§ DOCUMENT TEXT
National European guidelines for the prevention of Clostridium difficile infection: a systematic qualitative review.
J Hosp Infect. 2014 May 28;
Authors: Martin M, Zingg W, Knoll E, Wilson C, Dettenkofer M, the PROHIBIT study group
BACKGROUND: Clostridium difficile is the most frequent infectious cause of nosocomial diarrhoea and a major topic in infection prevention.
AIM: To overview current national European guidelines for C. difficile infection (CDI) prevention and review the recommendations in respect of their evidence base and conformity to each other and the European Centre for Disease Control and Prevention (ECDC) guidance.
METHODS: In 34 European countries, the ECDC healthcare-associated infection (HCAI) surveillance National Contact Points and other HCAI experts (NCPs) were invited to complete an online questionnaire and to supply their guidelines. Guidelines not available in English, French or German were translated into English. For the qualitative analysis, a matrix with key measures based on the 2008 ECDC guidance was established. The review process was conducted independently by two reviewers.

§ DATA EXTRACT

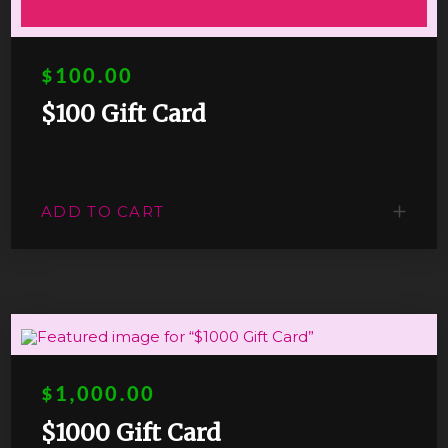
$100.00
$100 Gift Card
ADD TO CART
$1,000.00
$1000 Gift Card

§ EXERCISES
[1] In the abstract on national European guidelines for preventing Clostridium difficile infection, how many European countries were asked to complete the online questionnaire?
[2] Continue the abstract on national European guidelines for preventing Clostridium difficile infection from its last sentence.

§ RESULTS BY TASK
[1] 34 European countries.

[2]
RESULTS: All 34 NCPs responded to the questionnaire and supplied 15 guidelines in total. Six of 34 (18%) countries reported having used the ECDC guidance as a basis for the development or revision of their national guideline. There was wide variation in the scope and detailing. Only six of the documents and the ECDC guidance supplied a rating for the strength of recommendations. The rating systems varied in how the categories were defined. Furthermore, the stated strength for similar measures varied across different guidelines.
CONCLUSION: The ECDC guidance has not yet had a strong influence on the development or revision of national CDI prevention guidelines. One possible explanation for the variations is the necessity to adapt recommendations to national conditions. The use of internationally recognized instruments for the development of guidelines could help to improve their quality. Recommendations about monitoring or auditing the implementation would make them more useful.